Oui, et c’est même une très bonne idée. Comme beaucoup de plats mijotés, elle gagne en saveur après un repos au frais. Réchauffez-la doucement le lendemain avec un peu de bouillon si besoin. Les légumes seront bien imprégnés et le plat encore plus harmonieux.
Quel accompagnement servir avec une potée savoyarde au chou et diots ?
Un bon pain de campagne suffit souvent, car le bouillon parfumé appelle à être saucé. Vous pouvez aussi proposer un peu de moutarde à l’ancienne. La potée reste un plat complet, donc il n’est pas nécessaire d’ajouter un accompagnement lourd.
Comment savoir si les diots sont bien cuits ?
Ils doivent être bien chauds à cœur, juteux et légèrement fermes sous la pression, sans être secs. Après la saisie puis le mijotage, leur peau reste intacte et leur saveur se diffuse dans le bouillon. S’ils ont gardé leur forme et une belle coloration, c’est bon signe.
Conclusion
Servez cette potée savoyarde au chou bien chaude, avec son bouillon parfumé et ses diots dorés visibles dans la cocotte. C’est le genre de plat simple qui réconforte vraiment. Si vous aimez les recettes familiales généreuses, gardez-la sous la main et testez-la dès les premiers froids.

Potée savoyarde au chou, pommes de terre et diots (saucisses de Savoie)
★★★★★5.0 (1)Ingrédients
- 1/2 à 1 chou vert (environ 700 g à 1 kg), émincé
- 800 g à 1 kg de pommes de terre à chair ferme
- 500 g de diots (saucisses de Savoie)
- 1 gros oignon (ou 2 petits) émincé
- 2 carottes en rondelles
- 1 gousse d’ail (ou 2 petites)
- 1 poireau (optionnel), en demi-rondelles
- 1,25 L de bouillon (eau + cube ou fond)
- 150 ml de vin blanc sec (optionnel)
- 1 bouquet garni (laurier + thym)
- 2 c. à soupe d’huile neutre ou de graisse de cuisson
- Sel et poivre noir
- Persil frais ciselé (pour servir)
- 1 petite pincée de muscade (optionnel)
Préparation
- Préparer les légumes : émincer le chou, peler et couper les pommes de terre en gros morceaux, émincer oignon/ail, préparer carottes (et poireau si utilisé).
- Saisir les diots : chauffer l’huile dans une cocotte, dorer les diots 2 à 4 min par face (ils n’ont pas besoin d’être cuits à cœur).
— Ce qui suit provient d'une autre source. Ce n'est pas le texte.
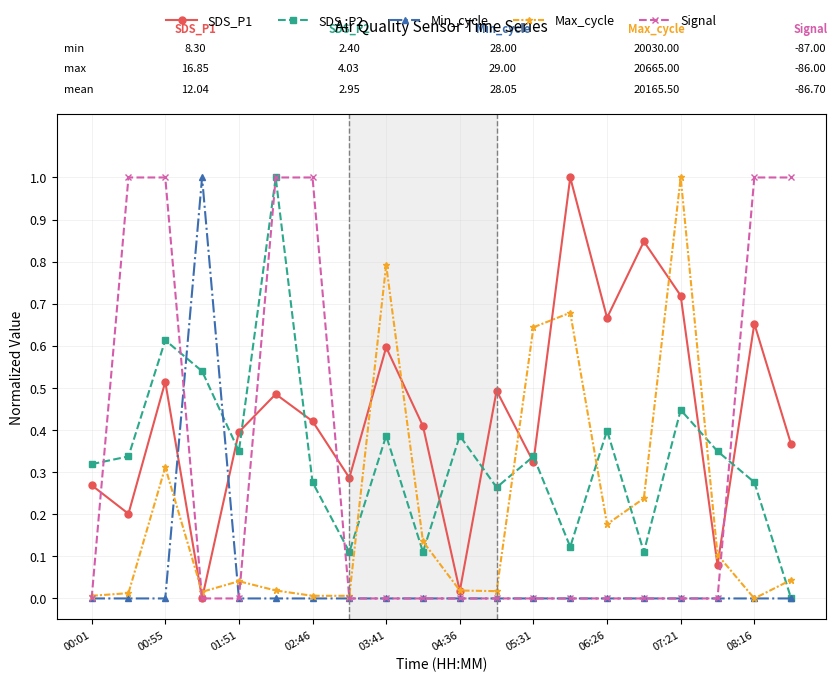

What is the greatest value displayed?

1.0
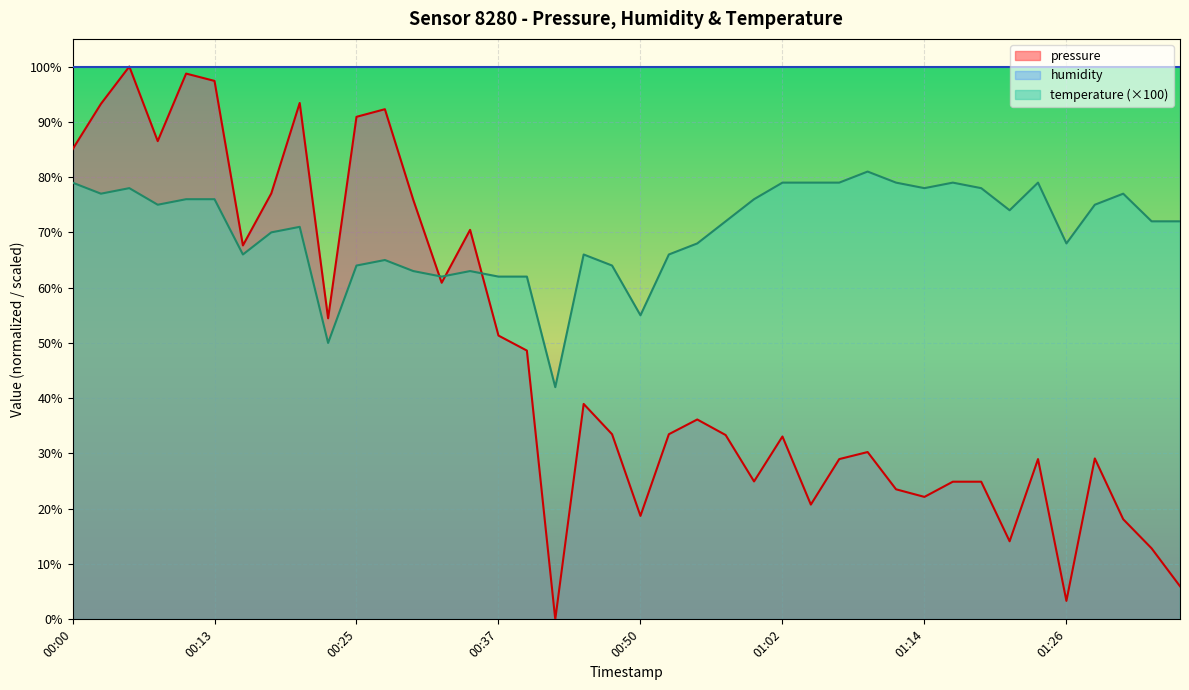

Is it true that pressure equals 39.0 at 00:45?

True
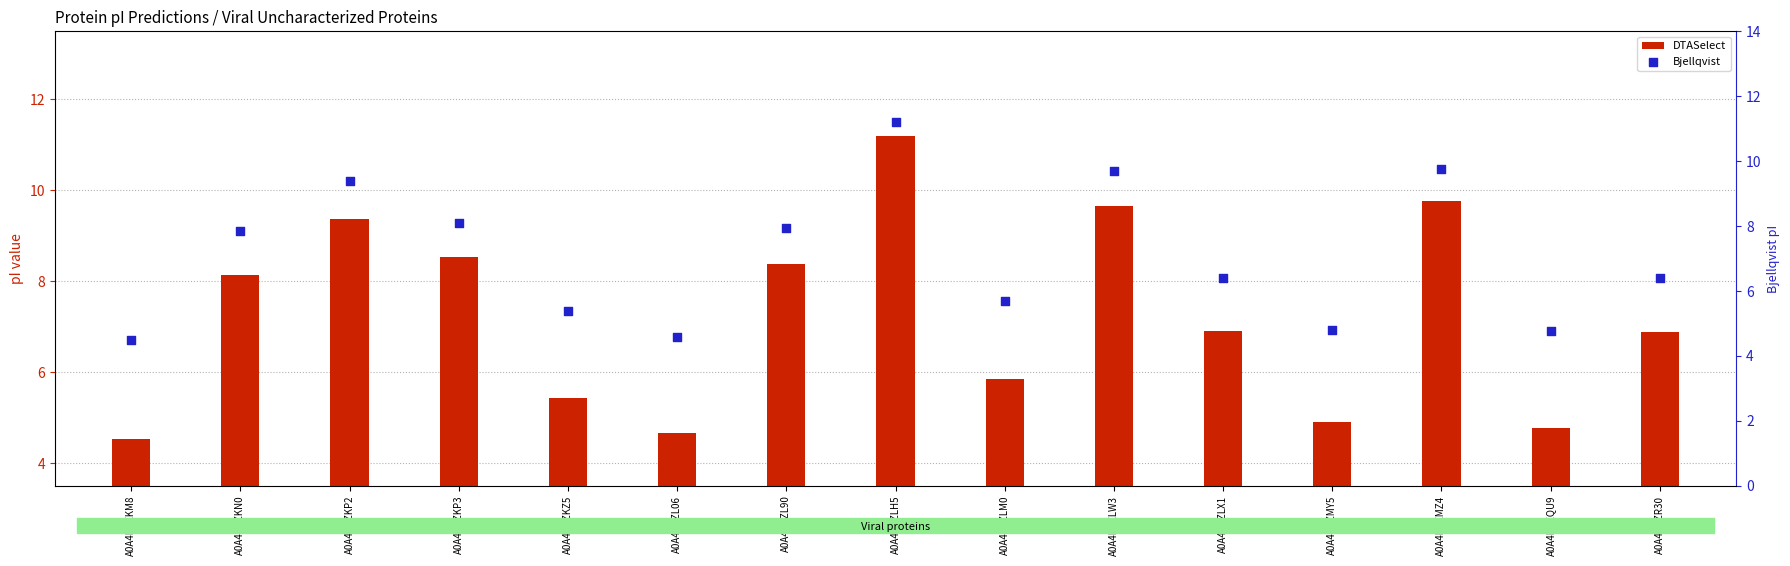

Which series has the largest Y range (max minus min)?

Bjellqvist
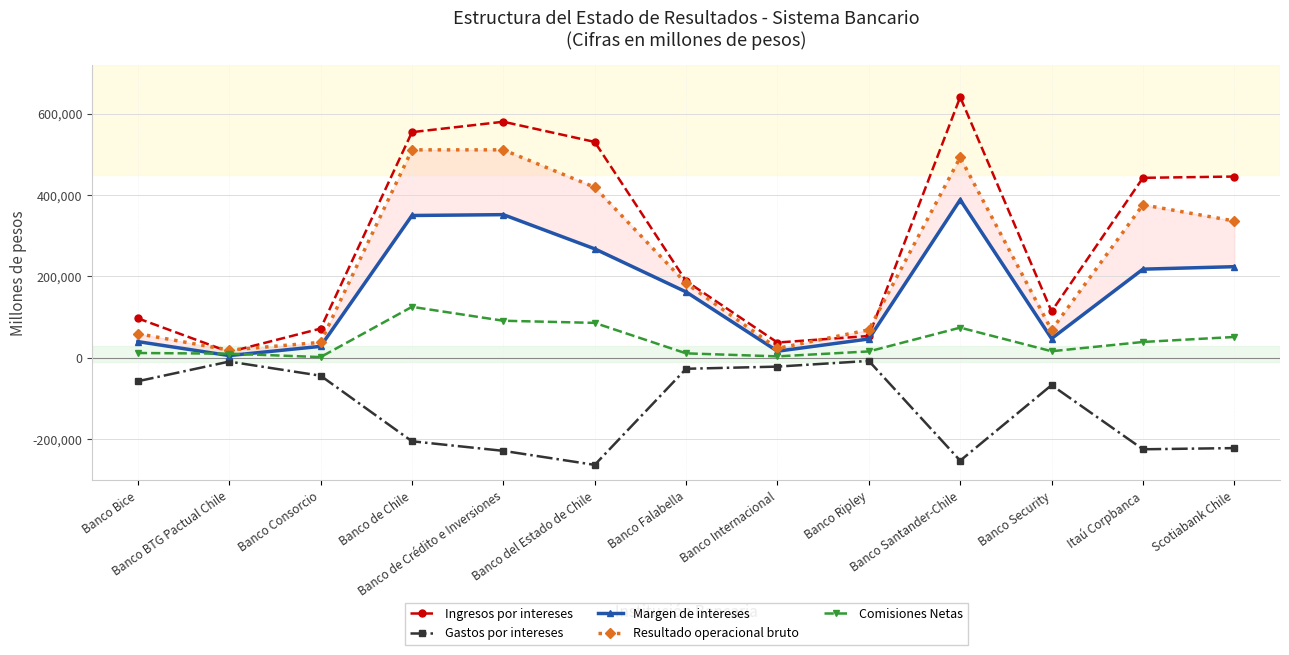

True or false: Margen de intereses has more than 0 points higher than both neighbors.

True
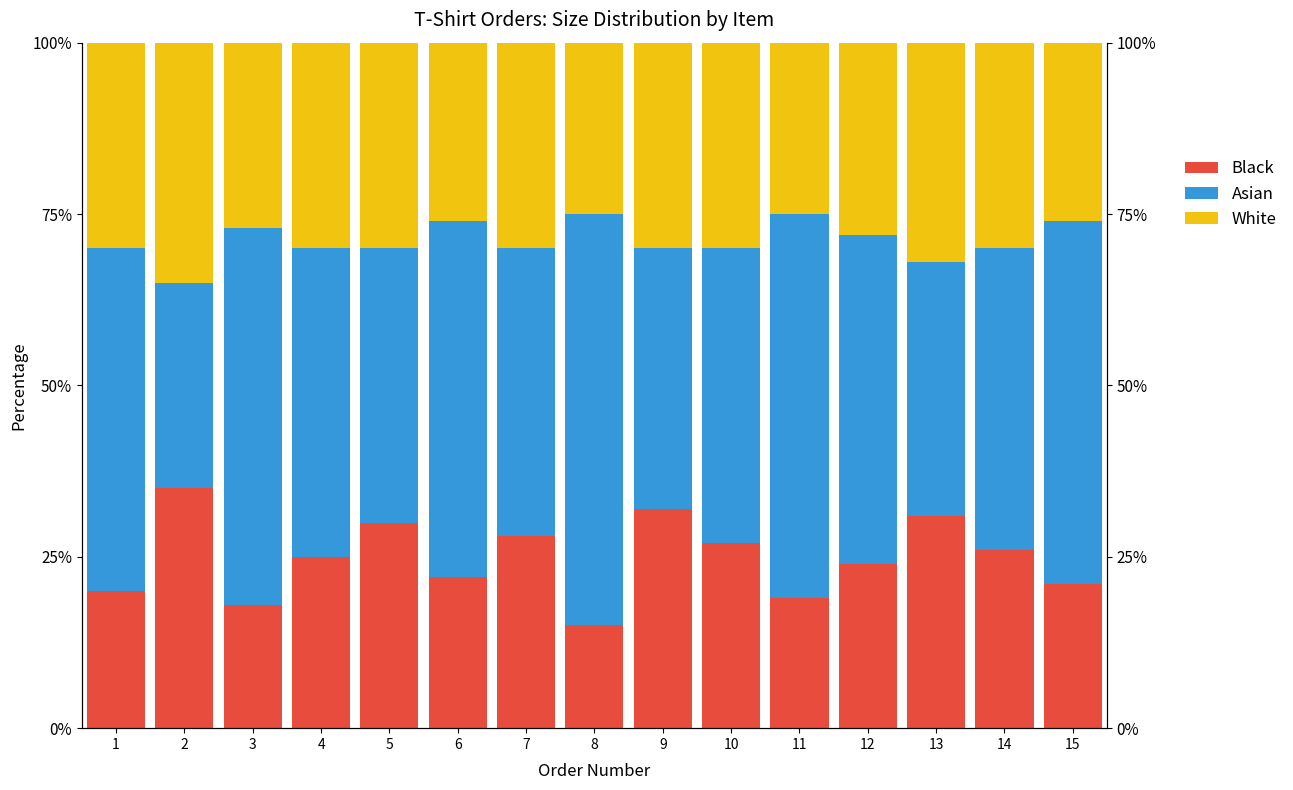

How many data points does each series have?

15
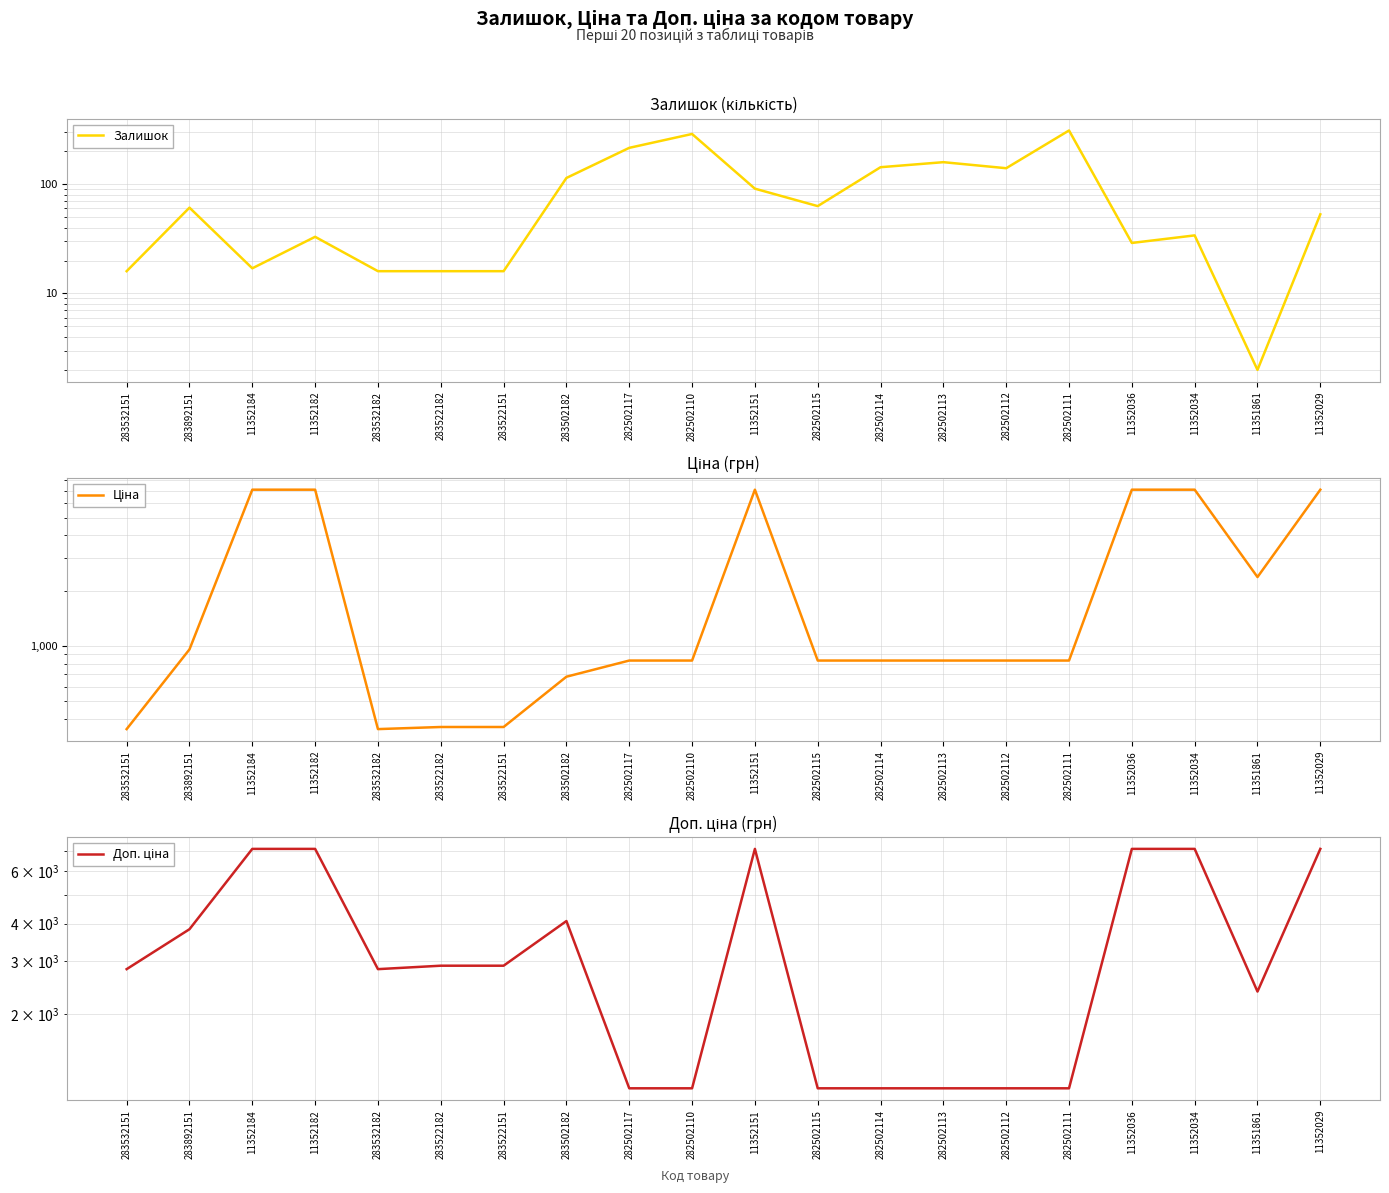

What is the average value of the Залишок series?

90.8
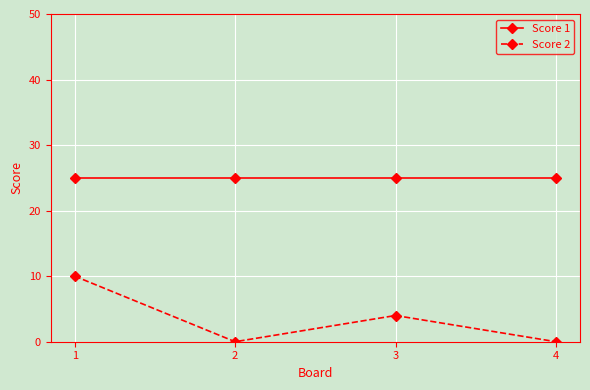

Which series has the largest range (max minus min)?

Score 2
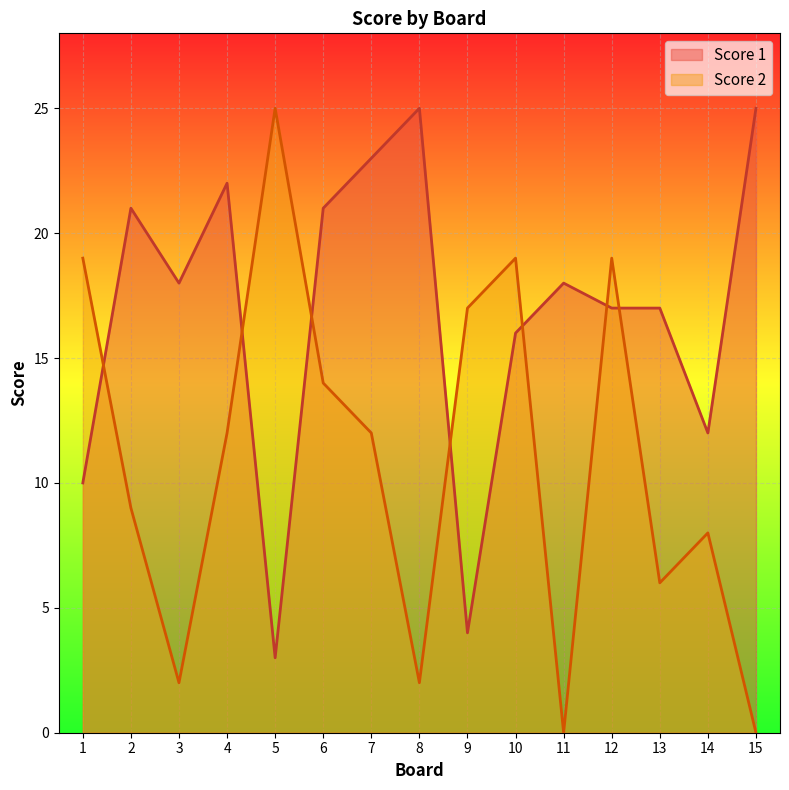

Where is the first local minimum for Score 1?

3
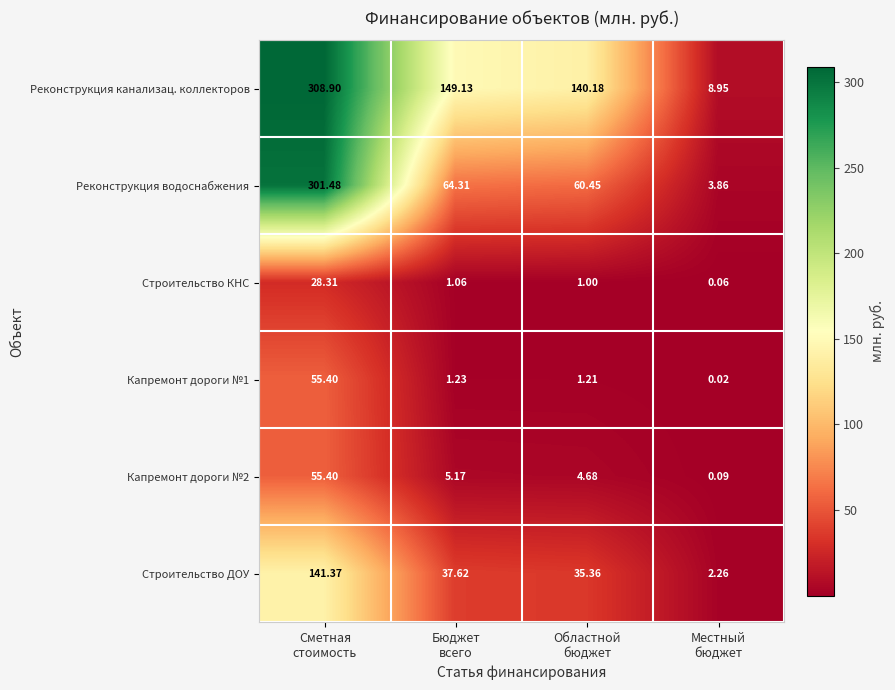

Which series has the widest spread of values?

Реконструкция канализац. коллекторов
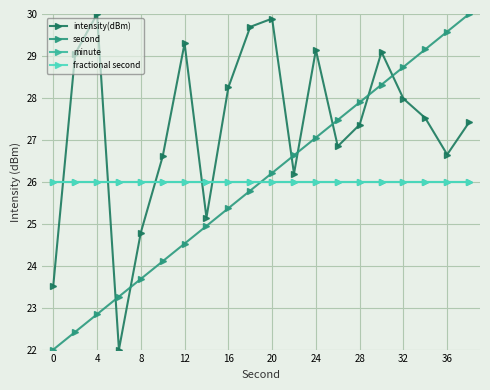

Rank the series by their maximum value, from lowest to highest.

minute, fractional second, intensity(dBm), second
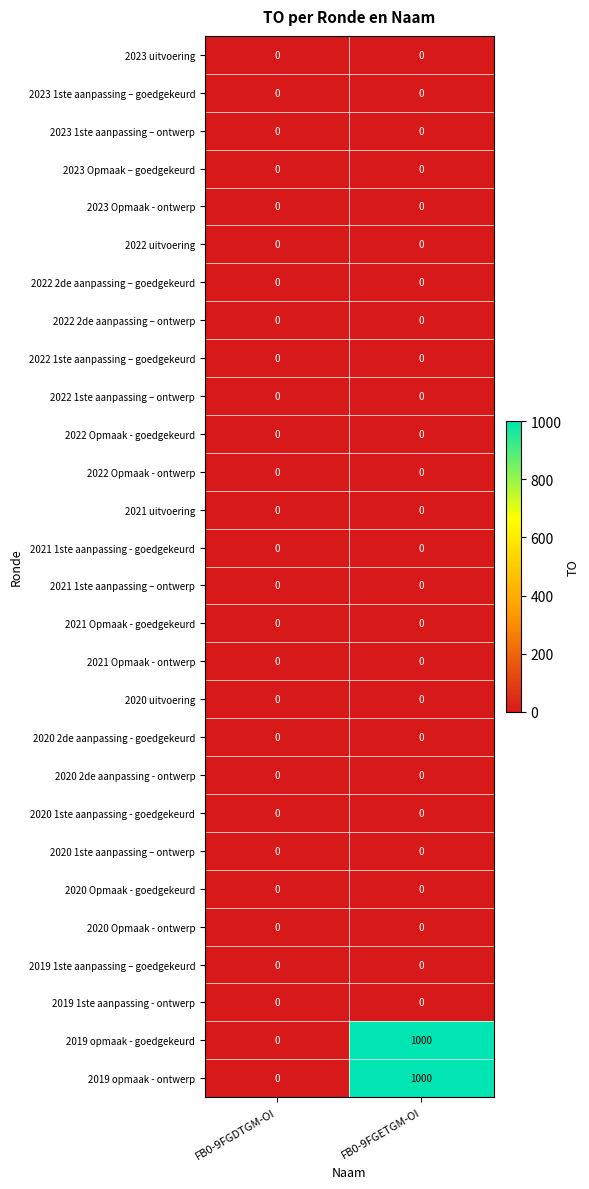

What is the difference between the 2019 opmaak - goedgekeurd values at FB0-9FGETGM-OI and FB0-9FGDTGM-OI?

1000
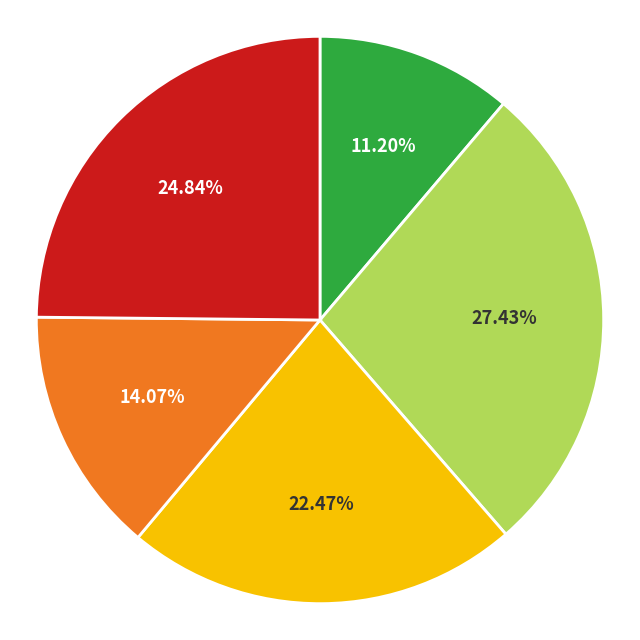

To the nearest percent, what is the difference between the largest and smallest slice percentages?

16%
Réserver.
- Faire revenir : dans la même cocotte, faire suer oignon et ail 3 min. Ajouter carottes (et poireau), mélanger 2 min.
- Déglacer (optionnel) : verser le vin blanc, laisser réduire 2 à 3 min.
- Ajouter le chou : mettre le chou dans la cocotte, ajouter le bouquet garni, poivrer. Mouiller avec le bouillon et porter à frémissement.
- Mijoter : couvrir et laisser cuire 35 à 45 min, jusqu’à ce que le chou commence à devenir fondant.
- Ajouter les pommes de terre : incorporer les pommes de terre, couvrir et poursuivre 25 à 35 min jusqu’à tendreté.
- Terminer : remettre les diots dans la cocotte les 10 dernières minutes pour qu’ils finissent de cuire et restent juteux. Ajuster sel, poivre et (optionnel) une touche de muscade.
- Servir : retirer le bouquet garni, dresser très chaud avec persil ciselé et, si besoin, un peu de bouillon.